We next examined the lineages where Spike mutations in the RBD were identified at high frequency, in particular co-occurring with N439K, an amino acid replacement recently reported to be expanding in Europe and detected across the world3 (Figure 3, Supplementary figure 1). N439K appears to have reduced susceptibility to a small subset of monoclonals targeting the RBD, whilst retaining affinity for ACE2 in vitro3. The proportion of viruses with ΔH69/ΔV70 only increased from August 2020 when it co-occurred with the second N439K lineage3 (Figure 3). As of November 26th, remarkably there were twice as many cumulative sequences with the deletion as compared to the single N439K (Figure 3). Due to their high sampling rates the country with the highest proportion of N439K+ ΔH69/ΔV70 versus N439K alone is England. The low levels of sequencing in most countries indicate N439K’s prevalence could be relatively high3. In Scotland, where early growth of N439K was high (forming N439K lineage i that subsequently went extinct with other lineages after the lockdown3), there is now an inverse relationship with 546 versus 177 sequences for N439K and N439K+ΔH69/ΔV70 respectively (as of November 26th).
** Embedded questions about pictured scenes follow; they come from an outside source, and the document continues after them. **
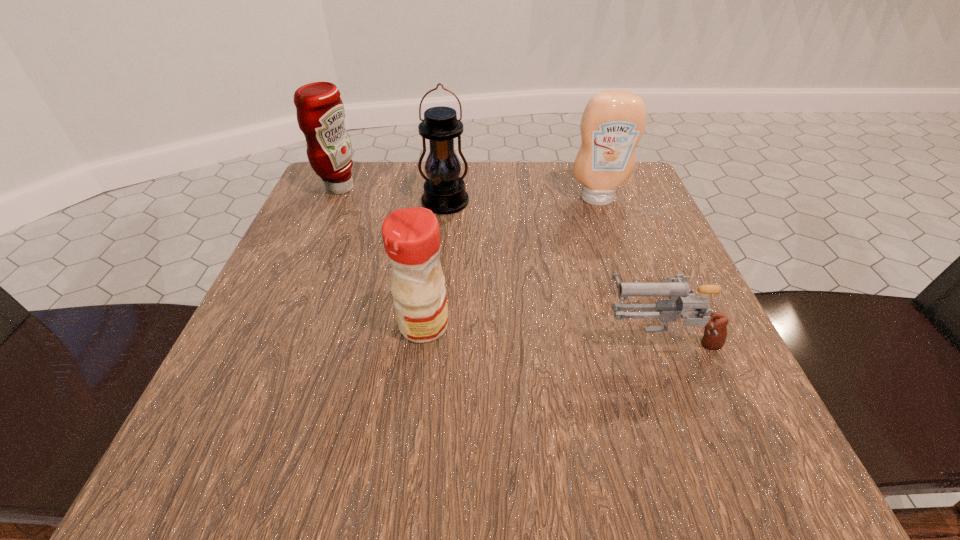
Find the location of a particular element. Image resolution: width=960 pixels, height=540 pixels. free space between the leftmost object and the gun is located at coordinates (499, 262).

Find the location of a particular element. vacant area between the second condiment from right to left and the shortest object is located at coordinates [x=541, y=331].

Where is `vacant area that lies between the gun and the rightmost condiment`? The height and width of the screenshot is (540, 960). vacant area that lies between the gun and the rightmost condiment is located at coordinates (629, 268).

I want to click on vacant area that lies between the nearest condiment and the shortest object, so click(541, 331).

Find the location of a particular element. The height and width of the screenshot is (540, 960). unoccupied position between the lantern and the leftmost condiment is located at coordinates (393, 195).

Identify the location of the closest object to the leftmost condiment. The height and width of the screenshot is (540, 960). (444, 191).

The width and height of the screenshot is (960, 540). What are the coordinates of `object that can be found as the third closest to the lantern` in the screenshot? It's located at (411, 236).

Locate which condiment ranks second in proximity to the lantern. Please provide its 2D coordinates. Your answer should be formatted as a tuple, i.e. [(x, y)], where the tuple contains the x and y coordinates of a point satisfying the conditions above.

[(613, 122)]

Identify which condiment is the nearest to the lantern. Please provide its 2D coordinates. Your answer should be formatted as a tuple, i.e. [(x, y)], where the tuple contains the x and y coordinates of a point satisfying the conditions above.

[(320, 112)]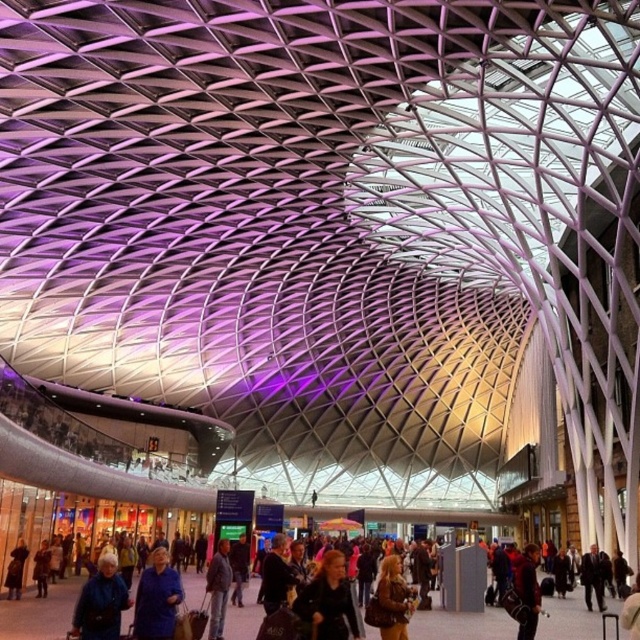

These differences therefore likely reflect differing epidemic growth characteristics and timings of the introductions the N439K variants with or without the deletion.
All sequences in the GISAID database containing S:439K (3820 sequences, 26th November 2020) were realigned to Wuhan-Hu-1 using MAFFT. Viruses carrying the Spike double deletion ΔH69/V70 (red) emerged and expanded from viruses with S:439K (black).
Between August and October 2020, an exponential increase in mutants carrying both 439K and ΔH69/V70 saw the latter become dominant in terms of cumulative cases.
The second significant cluster with ΔH69/ΔV70 and RBD mutants involves Y453F, another RBD mutation that increases binding affinity to ACE2, along with F486L and N501T related to human-mink transmissions in Denmark9 (Figure 4). This sub-lineage, termed ‘Cluster 5’ was part of a wider lineage in which the same deleted region (ΔH69/ΔV70) was observed. In Y453F lineages, the mutant virus demonstrates reduced susceptibility to sera from recovered COVID-19 patients (https://files.ssi.dk/Mink-cluster-5-short-report_AFO2). The ΔH69/ΔV70 was first detected in the Y453F background on August 24th and thus far appears limited to Danish sequences.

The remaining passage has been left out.